INDIANAPOLIS (WISH) — News 8 was told 9,000 people are in Indianapolis for the Tournament of Champions.

The basketball event started earlier in the week and will run through the weekend. If no one contracts the coronavirus from the event, Indiana’s struggling convention business could get a boost.

Indianapolis has not hosted any events in the Convention Center in months. Signs on the front door tell visitors to wear a mask before entering. Once inside, more signs at the front door’s exhibit halls warn visitors to stop and enter at their own risk.

Kenneth Gibson is attending the convention. “I think it has been well-controlled. They are making sure everybody has their mask on and everything. They make sure you have your mask on. If not, you have to leave.”

Every person who came to the event is required to sign a waiver each day. Organizers can use the information for contact tracing in case someone contract the virus.

Amanda Ewing, the director of the tournament, said, “So, we are collecting a new waiver for every team, for every player, every coach, every official, all of our staff, all the attendees, their parents, grandparent or guardian, whoever come with them, every person every day. We have all their information so if anyone contacting, we can quickly contact-trace and we are in partnership with the Marion County health department in order to do so.”

Inside each exhibit hall, the organizers have set up two basketball courts. Seating capacity is up to 250 people. The general pubic is not allowed. Players sit on the benches 6 feet apart from one another. Outside in the Convention Center hallways, pedestrian traffic patterns are in place to keep people separated. Convention Center staff clean high-touch areas throughout the day.
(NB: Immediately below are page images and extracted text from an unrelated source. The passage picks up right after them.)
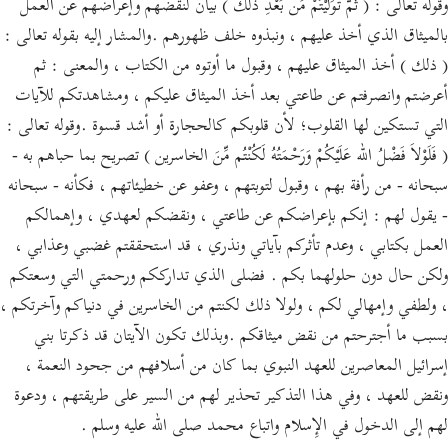
وقوله تعالى : ( ثُمَّ تَوَلَّيْتُمْ مِّن بَعْدِ ذلك ) بيان لنقضهم وإعراضهم عن العمل
بالميثاق الذي أخذ عليهم ، ونبذوه خلف ظهورهم .والمشار إليه بقوله تعالى :
( ذلك ) أخذ الميثاق عليهم ، وقبول ما أوتوه من الكتاب ، والمعنى : ثم
أعرضتم وانصرفتم عن طاعتي بعد أخذ الميثاق عليكم ، ومشاهدتكم للآيات
التي تستكين لها القلوب؛ لأن قلوبكم كالحجارة أو أشد قسوة .وقوله تعالى :
( فَلَوْلاَ فَضْلُ الله عَلَيْكُمْ وَرَحْمَتُهُ لَكُنْتُم مِّنَ الخاسرين ) تصريح بما حباهم به -
سبحانه - من رأفة بهم ، وقبول لتوبتهم ، وعفو عن خطيئاتهم ، فكأنه - سبحانه
- يقول لهم : إنكم بإعراضكم عن طاعتي ، ونقضكم لعهدي ، وإهمالكم
العمل بكتابي ، وعدم تأثركم بآياتي ونذري ، قد استحققتم غضبي وعذابي ،
ولكن حال دون حلولهما بكم . فضلى الذي تدارككم ورحمتي التي وسعتكم
، ولطفي وإمهالي لكم ، ولولا ذلك لكنتم من الخاسرين في دنياكم وآخرتكم ،
بسبب ما أجترحتم من نقض ميثاقكم .وبذلك تكون الآيتان قد ذكرتا بني
إسرائيل المعاصرين للعهد النبوي بما كان من أسلافهم من جحود النعمة ،
ونقض للعهد ، وفي هذا التذكير تحذير لهم من السير على طريقتهم ، ودعوة
لهم إلى الدخول في الإِسلام واتباع محمد صلى الله عليه وسلم .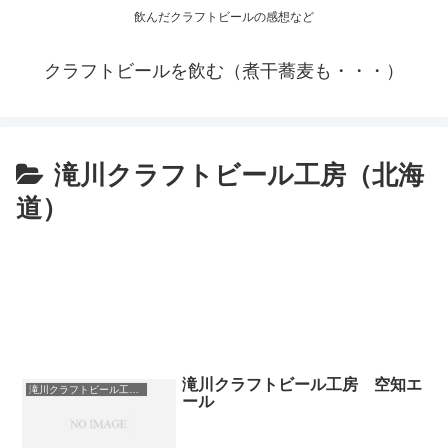
飲んだクラフトビールの感想など
クラフトビールを飲む（煮干蕎麦も・・・）
滝川クラフトビール工房（北海
道）
滝川クラフトビール工房 空知エ
滝川クラフトビール工房（北海道）
ール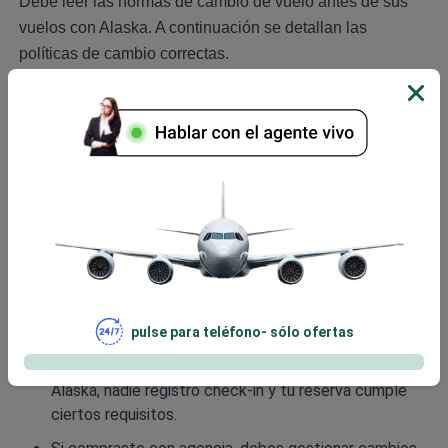
Debe leer las normas de cambio de vuelo antes de sus
vuelos con Alaska. A continuación se detallan las
políticas de cambio correctas.
Sin cargos para cambiar vuelos Main y First Class,
solo pagas diferencia de tarifa si aplica.
Boletos Saver solo permiten cambios confirmados el
mismo día (con costo); otras modificaciones no están
permitidas.
Saver pueden cancelarse gratis dentro de 24 horas o
recibir 50% de crédito si cancelas al menos 14 días
antes (para compras desde 19 de julio de 2023).
Siempre debes cambiar o cancelar antes que salga
vuelo. Si no, pierdes valor del boleto y conexiones.
pulse para teléfono- sólo ofertas
Cambios en línea solo si reservaste directo con
Alaska, nadie registró check-in y tu reserva cumple
ciertos requisitos.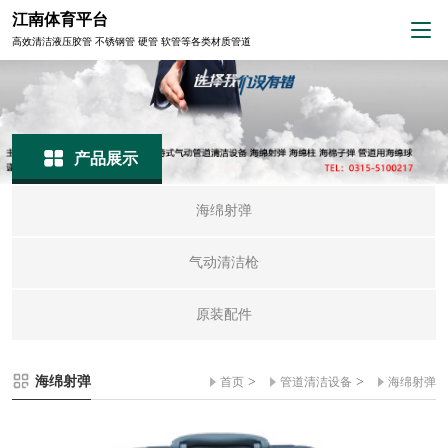
江南体育平台
高效清洁液压胶管 不锈钢管 硬管 软管等各类材质管道
产品展示
海绵射弹
气动清洁枪
原装配件
海绵射弹
>
>
首页
管道清洁设备
海绵射弹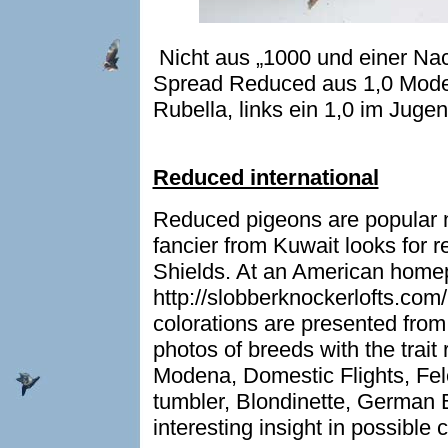
Nicht aus „1000 und einer Nac
Spread Reduced aus 1,0 Mode
Rubella, links ein 1,0 im Jug
Reduced international
Reduced pigeons are popular n
fancier from Kuwait looks for
Shields. At an American hom
http://slobberknockerlofts.com
colorations are presented from
photos of breeds with the trait
Modena, Domestic Flights, Fel
tumbler, Blondinette, German 
interesting insight in possible 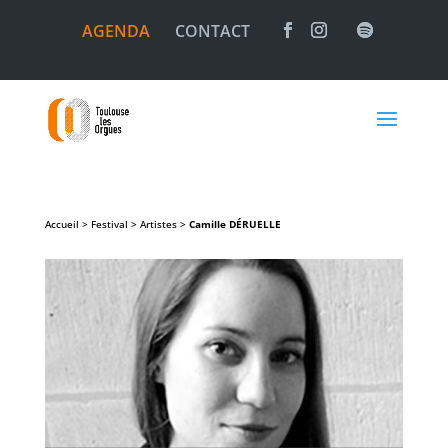
AGENDA
CONTACT
Accueil > Festival > Artistes >
Camille
DÉRUELLE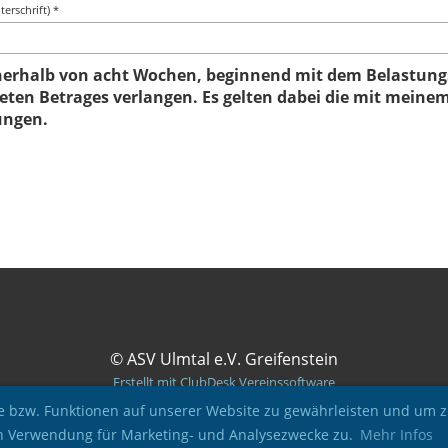
erschrift) *
nnerhalb von acht Wochen, beginnend mit dem Belastung
eten Betrages verlangen. Es gelten dabei die mit meinem
ungen.
© ASV Ulmtal e.V. Greifenstein
Erstellt mit ClubDesk Vereinssoftware
 bzw. Funktionen auf unserer Website zu gewährleisten und um zu
ren Verwendung für Marketing- und Analysezwecke zu.
Mehr Infos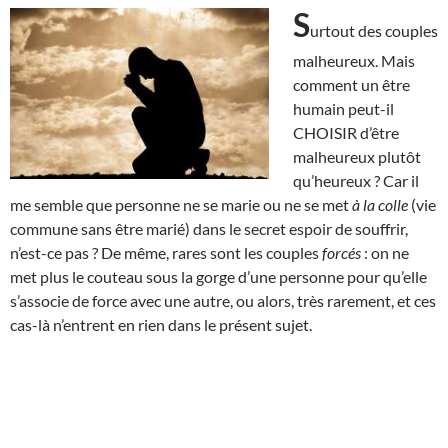
S
urtout des couples
malheureux. Mais
comment un être
humain peut-il
CHOISIR d’être
malheureux plutôt
qu’heureux ? Car il
me semble que personne ne se marie ou ne se met
à la colle
(vie
commune sans être marié) dans le secret espoir de souffrir,
n’est-ce pas ? De même, rares sont les couples
forcés
: on ne
met plus le couteau sous la gorge d’une personne pour qu’elle
s’associe de force avec une autre, ou alors, très rarement, et ces
cas-là n’entrent en rien dans le présent sujet.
For the Convention Center, 9,000 is a small crowd.

Chris Gahl of Visit Indy, the city’s tourism arm, said that “this weeklong activity, the first again inside the Indiana Convention Center, will generate more than $8 million in economic impact, a very welcome boost to not only the downtown but the regional economy.”

The Tournament of Champions is typically in Chicago with 30,000 people in attendance. Chicago was not going to allow the tournament this year, so the organizers started looking around and found Indianapolis willing to host a smaller version of the tournament.

The tournament is a test plot of a sorts. Organizers of other events scheduled for the Convention Center on the fence, but, if this event is successful, it could open the doors for Indianapolis.

Gahl said, “So this event is really emblematic of Indy’s ability to take this event and put it into place in a meaningful, safe, healthy way and also being able to turn around to other event organizers: ‘Here’s proof that we are able to pull off a tournament in a safe. meaningful way.”

Through Friday, so far, no one’s contracted COVID-19.